[Dataset entries]
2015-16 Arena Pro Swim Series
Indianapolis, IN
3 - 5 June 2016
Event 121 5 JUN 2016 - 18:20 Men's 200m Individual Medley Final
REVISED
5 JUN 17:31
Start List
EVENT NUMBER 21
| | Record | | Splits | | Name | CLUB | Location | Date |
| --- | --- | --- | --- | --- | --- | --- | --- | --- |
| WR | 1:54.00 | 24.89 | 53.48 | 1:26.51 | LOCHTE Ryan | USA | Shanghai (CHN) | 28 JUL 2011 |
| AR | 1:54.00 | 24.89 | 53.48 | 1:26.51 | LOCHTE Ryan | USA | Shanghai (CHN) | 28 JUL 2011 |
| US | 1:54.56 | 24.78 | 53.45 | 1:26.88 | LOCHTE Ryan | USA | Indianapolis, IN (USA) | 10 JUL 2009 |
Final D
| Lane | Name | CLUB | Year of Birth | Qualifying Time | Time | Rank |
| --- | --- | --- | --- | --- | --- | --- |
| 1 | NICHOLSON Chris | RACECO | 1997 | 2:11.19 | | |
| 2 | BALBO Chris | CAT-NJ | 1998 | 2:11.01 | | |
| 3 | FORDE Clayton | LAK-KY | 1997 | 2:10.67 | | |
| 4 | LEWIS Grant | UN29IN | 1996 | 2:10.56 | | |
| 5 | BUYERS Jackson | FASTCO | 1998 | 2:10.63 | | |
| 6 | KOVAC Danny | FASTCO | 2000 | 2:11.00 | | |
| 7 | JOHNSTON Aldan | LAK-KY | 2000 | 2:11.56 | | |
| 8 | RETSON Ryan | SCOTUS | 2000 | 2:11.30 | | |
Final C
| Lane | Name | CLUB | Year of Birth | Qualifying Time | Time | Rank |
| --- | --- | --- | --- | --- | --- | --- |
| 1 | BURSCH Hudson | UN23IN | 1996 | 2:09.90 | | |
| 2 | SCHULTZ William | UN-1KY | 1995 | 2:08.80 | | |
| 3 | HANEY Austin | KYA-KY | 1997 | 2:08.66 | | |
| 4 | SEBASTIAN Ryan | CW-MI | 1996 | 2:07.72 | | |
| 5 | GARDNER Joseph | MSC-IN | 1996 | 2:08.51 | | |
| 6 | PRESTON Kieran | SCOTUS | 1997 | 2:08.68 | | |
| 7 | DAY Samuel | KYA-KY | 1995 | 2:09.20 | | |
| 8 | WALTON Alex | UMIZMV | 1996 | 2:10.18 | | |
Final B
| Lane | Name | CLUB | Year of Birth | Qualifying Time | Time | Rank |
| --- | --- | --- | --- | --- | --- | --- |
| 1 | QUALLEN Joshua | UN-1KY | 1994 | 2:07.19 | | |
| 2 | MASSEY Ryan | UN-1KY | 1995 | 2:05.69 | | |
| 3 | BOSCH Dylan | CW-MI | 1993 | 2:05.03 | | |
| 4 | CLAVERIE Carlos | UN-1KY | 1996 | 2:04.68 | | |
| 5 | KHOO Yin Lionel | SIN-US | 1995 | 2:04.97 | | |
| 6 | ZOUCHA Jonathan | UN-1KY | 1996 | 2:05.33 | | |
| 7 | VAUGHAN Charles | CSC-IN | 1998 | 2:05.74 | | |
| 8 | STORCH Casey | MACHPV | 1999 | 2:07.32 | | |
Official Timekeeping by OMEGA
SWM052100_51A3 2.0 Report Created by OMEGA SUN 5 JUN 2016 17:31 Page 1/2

- _EXERCISE AIM_: Set down only the lines above that fall between the line holding "2:09.20 | | |" and the line holding "2:05.03 | | |", inclusive, keeping each exact.

- _TASK ANSWER_:
| 7 | DAY Samuel | KYA-KY | 1995 | 2:09.20 | | |
| 8 | WALTON Alex | UMIZMV | 1996 | 2:10.18 | | |
Final B
| Lane | Name | CLUB | Year of Birth | Qualifying Time | Time | Rank |
| --- | --- | --- | --- | --- | --- | --- |
| 1 | QUALLEN Joshua | UN-1KY | 1994 | 2:07.19 | | |
| 2 | MASSEY Ryan | UN-1KY | 1995 | 2:05.69 | | |
| 3 | BOSCH Dylan | CW-MI | 1993 | 2:05.03 | | |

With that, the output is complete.